Coming to the end of a workout only to be greeted with the beginnings of a headache isn’t a great feeling. Instead of being able to revel in the post-exercise endorphins, you probably feel like going to bed in order to sleep off the pounding headache.
There are a number of reasons why you might be experiencing a headache after working out and it could have something to do with the amount of water you’re drinking, how you’re exerting your body or whether you’ve spent too much time in the sun.
These post-workout headaches might manifest on just one side of your head or present as a throbbing pain that takes over your whole head, but thankfully, in most cases, the cause of your headache is fairly easy to fix.
This can be pretty common when you’re exercising and haven’t consumed enough water. According to Healthline, dehydration happens when your body loses more fluid than it takes in and as you sweat during exercise, you’re losing fluids. So, if you haven’t consumed enough water before exercising, it can bring on a headache.
A headache is often the first sign of dehydration, with other symptoms including fatigue, dizziness, decreased urine output and a heightened sense of thirst. As soon as you feel a headache coming on during or after exercise, consider how much water you’ve had that day and this should tell you whether or not it’s dehydration-induced. If it is, the best way to fix it is to simply drink water in order to replenish your lost fluids.
Healthline recommends drinking one to three cups of water over the course of an hour or two before exercising, while also sipping water during exercise. Follow up your workout with another glass or two straight away as well.
An exertional headache is often triggered by physical activity. While this is usually exercise, it can also happen when you experience something like a coughing fit. Exertional headaches are generally felt as a pulsating pain on both sides of your head and according to Healthline, can last anywhere from a few minutes to a few days.
This type of headache usually falls within two camps of primary exertional headaches and secondary exertional headaches. Experts think the former is caused by the narrowing of blood vessels, which happens as you exercise, while the latter is also brought on by physical activity thanks to an underlying condition.
Secondary exertional headaches can also bring about other symptoms including vomiting, congestion, neck stiffness and vision issues. Healthline recommends going to see your GP to rule out any underlying conditions if you experience these symptoms regularly after exercising.

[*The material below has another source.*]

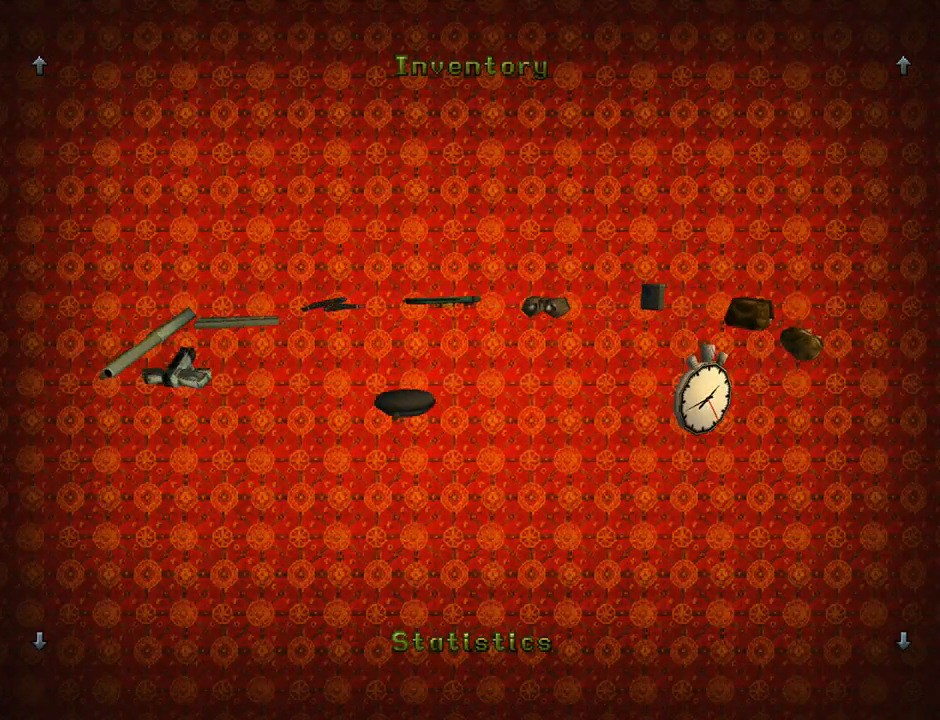
{"buttons": [], "left_stick": "center", "events": []}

For those suffering from primary exercise headaches, these should eventually stop happening on their own but you can try an over-the-counter anti-inflammatory pain relief in the meantime.
Spending a bit too much time in the sun can trigger headaches for many people, even without them exercising. So, exerting yourself when you’ve experienced increased sun exposure can do the same. If this does happen, get out of the sun and try to sit quietly in a dark room. If you can, pop a damp washcloth on your head while doing this as it will help you cool down.
Try to avoid working out in the sun in order to stop the occurrence of headaches and don’t overexert yourself physically when you’ve spent prolonged periods of time in the sun. If you must exercise in the elements, make sure you’re wearing a hat with a wide brim as well as sunglasses and try wrapping a damp washcloth around your neck to keep you cool.
If exercise is bringing on headaches on a regular basis, it’s best to make an appointment with your GP to talk about this. While exerting your body can cause tension headaches, it shouldn’t happen every single time you’re active.